Given the Brownian Motion with drift
$$ dX(t) = \mu dt + \sigma dW(t) $$
It is well known that its distribution has the following form
$$ f_t(x) = \frac{1}{\sqrt(2 \pi \sigma^2 t)} e^{-\frac{(x -\mu t)^2}{2 \sigma^2 t}} $$
So following examples online for the Normal distribution, I get the following formulas for the parameters of the BM distribution
$$ \mu = \frac{1}{n} \sum_{i=1}^{n} \frac{x_i}{t_i} \\ \sigma^2 = \frac{1}{n} \sum_{i=1}^{n} (x_i-\mu t_i)^2 $$
Does this look correct?
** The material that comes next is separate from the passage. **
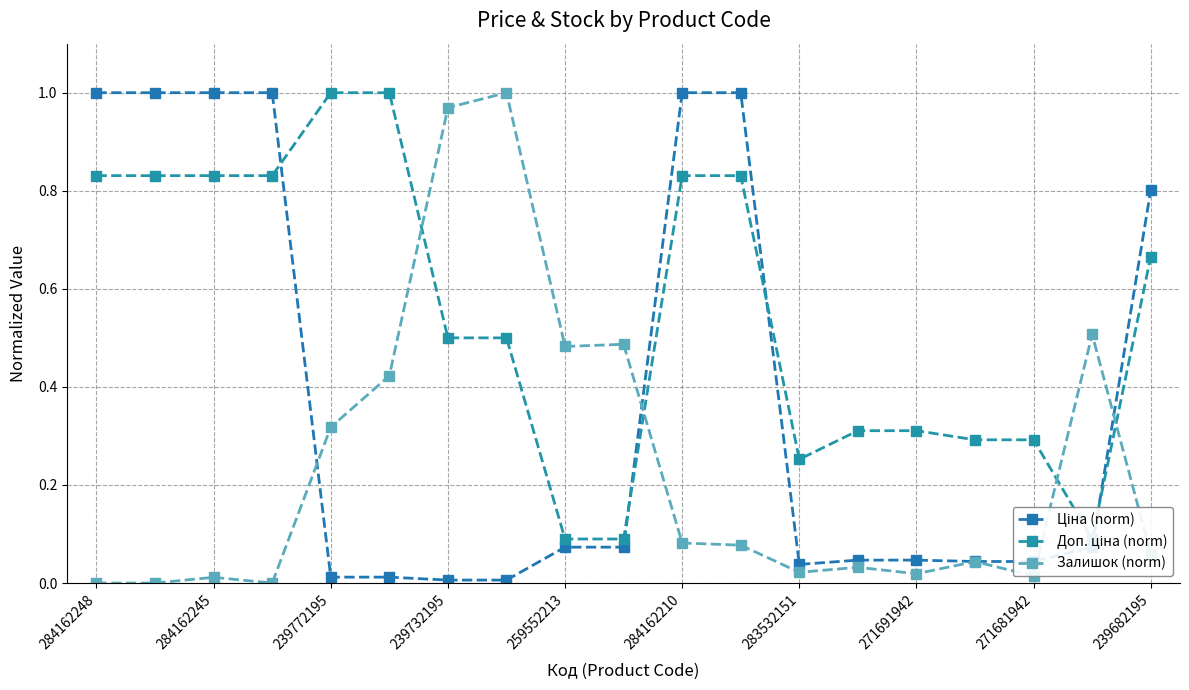

True or false: Доп. ціна (norm) has a value of 0.2 at 284162248.

False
Please let me know if I need to show my work. Thanks
Edit 2 - Let's start this over
Step 1 - Define the Likelihood function:
$$ \mathcal{L}(\mu, \sigma;x)=\prod_{i=1}^{n} Pr(x_i|\mu, \sigma)= \left(2 \pi t_1\right)^{-\frac{1}{2}} \times \left(2 \pi t_2\right)^{-\frac{1}{2}} \times ... \times \left(2 \pi t_n\right)^{-\frac{1}{2}} \left(\sigma^2 \right)^{-\left(\frac{n}{2}\right)}e^{-\frac{1}{2 \sigma^2} \sum_{i=1}^{n} \frac{(x_i -\mu t_i)^2}{t_i}} $$
Step 2 - Take the log of the likelihood function
$$ \mathcal{l}(\mu, \sigma;x) = -\frac{1}{2}\ln(2 \pi t_1) -\frac{1}{2}\ln(2 \pi t_2) - ... -\frac{1}{2}\ln(2 \pi t_n) -\frac{n}{2} \ln(\sigma^2) -\frac{1}{2 \sigma^2} \sum_{i=1}^{n} \frac{(x_i - \mu t_i)}{t_i} $$
So, before we take derivatives - I am not sure how to go from this
$$ -\frac{1}{2}\ln(2 \pi t_1) -\frac{1}{2}\ln(2 \pi t_2) - ... -\frac{1}{2}\ln(2 \pi t_n) $$
to this for the first term
$$ - \frac{1}{2} \sum_{i=1}^{n} \ln(2 \pi (t_i - t_{i-1})) $$
Are we making any assumptions? The algebra does not work out for me.